» **REQUIRED WORK**
Pick out each line in these entries that contains the string "lines".

========

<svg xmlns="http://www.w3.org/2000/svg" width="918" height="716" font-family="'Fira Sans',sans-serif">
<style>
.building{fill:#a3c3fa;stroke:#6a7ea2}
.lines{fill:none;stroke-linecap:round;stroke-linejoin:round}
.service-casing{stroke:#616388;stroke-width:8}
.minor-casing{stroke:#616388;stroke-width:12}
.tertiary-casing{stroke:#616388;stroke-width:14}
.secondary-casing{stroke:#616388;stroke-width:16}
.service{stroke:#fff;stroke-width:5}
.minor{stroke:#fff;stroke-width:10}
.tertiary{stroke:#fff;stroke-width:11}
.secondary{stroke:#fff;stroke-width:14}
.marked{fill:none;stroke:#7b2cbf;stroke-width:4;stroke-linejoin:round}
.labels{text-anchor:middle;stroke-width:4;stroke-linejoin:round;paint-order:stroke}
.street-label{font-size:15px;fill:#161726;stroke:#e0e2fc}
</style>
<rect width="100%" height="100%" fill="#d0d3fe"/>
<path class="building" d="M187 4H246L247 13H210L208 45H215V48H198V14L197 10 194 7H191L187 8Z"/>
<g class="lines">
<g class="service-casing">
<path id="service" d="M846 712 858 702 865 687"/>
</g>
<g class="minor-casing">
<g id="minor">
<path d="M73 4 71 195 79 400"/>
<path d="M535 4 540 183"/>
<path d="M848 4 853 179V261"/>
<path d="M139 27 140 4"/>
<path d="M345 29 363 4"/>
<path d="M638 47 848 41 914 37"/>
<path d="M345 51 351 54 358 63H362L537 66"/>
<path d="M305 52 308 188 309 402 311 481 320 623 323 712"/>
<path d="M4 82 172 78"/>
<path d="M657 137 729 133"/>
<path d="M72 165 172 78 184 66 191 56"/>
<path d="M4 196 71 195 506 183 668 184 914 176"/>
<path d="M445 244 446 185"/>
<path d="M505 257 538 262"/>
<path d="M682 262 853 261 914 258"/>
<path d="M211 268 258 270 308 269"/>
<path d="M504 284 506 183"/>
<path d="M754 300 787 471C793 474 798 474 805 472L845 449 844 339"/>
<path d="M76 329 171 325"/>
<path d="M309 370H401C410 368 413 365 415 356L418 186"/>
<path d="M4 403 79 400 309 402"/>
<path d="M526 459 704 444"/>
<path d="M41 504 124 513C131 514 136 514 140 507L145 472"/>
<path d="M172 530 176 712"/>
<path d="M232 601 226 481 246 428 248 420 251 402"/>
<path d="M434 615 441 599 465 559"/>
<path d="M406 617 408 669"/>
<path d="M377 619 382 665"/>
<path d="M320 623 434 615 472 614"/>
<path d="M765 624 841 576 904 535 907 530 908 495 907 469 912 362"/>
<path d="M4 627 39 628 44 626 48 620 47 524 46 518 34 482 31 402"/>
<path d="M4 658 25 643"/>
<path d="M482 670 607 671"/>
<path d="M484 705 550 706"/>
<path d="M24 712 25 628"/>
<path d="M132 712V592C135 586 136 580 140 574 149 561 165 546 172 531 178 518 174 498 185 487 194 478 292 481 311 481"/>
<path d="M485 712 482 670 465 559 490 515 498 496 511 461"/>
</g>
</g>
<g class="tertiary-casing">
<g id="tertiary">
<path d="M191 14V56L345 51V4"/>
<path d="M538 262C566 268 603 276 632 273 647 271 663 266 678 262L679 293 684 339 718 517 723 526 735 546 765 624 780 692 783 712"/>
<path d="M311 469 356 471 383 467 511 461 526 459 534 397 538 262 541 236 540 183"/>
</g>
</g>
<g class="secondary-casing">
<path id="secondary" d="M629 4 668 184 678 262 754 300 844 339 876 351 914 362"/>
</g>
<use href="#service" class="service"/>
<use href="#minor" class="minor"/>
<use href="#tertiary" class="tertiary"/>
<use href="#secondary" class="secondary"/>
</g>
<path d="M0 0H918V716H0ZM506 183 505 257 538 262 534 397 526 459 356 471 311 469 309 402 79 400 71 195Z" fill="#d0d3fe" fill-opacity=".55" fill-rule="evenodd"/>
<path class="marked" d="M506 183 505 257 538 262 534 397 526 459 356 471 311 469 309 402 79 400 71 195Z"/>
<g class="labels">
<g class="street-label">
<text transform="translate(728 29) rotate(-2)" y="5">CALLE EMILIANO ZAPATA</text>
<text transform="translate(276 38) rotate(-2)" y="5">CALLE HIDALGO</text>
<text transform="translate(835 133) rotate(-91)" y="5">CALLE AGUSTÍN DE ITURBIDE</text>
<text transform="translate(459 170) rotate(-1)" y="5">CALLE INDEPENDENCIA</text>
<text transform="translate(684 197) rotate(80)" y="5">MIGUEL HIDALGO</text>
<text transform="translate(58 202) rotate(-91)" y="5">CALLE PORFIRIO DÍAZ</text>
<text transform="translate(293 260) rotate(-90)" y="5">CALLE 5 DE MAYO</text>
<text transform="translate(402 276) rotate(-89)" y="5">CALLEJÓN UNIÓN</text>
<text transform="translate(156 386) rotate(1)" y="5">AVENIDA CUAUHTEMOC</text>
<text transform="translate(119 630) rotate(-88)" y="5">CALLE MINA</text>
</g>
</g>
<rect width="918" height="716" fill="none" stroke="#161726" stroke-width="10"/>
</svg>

========

» **TASK OUTPUT**
.lines{fill:none;stroke-linecap:round;stroke-linejoin:round}
<g class="lines">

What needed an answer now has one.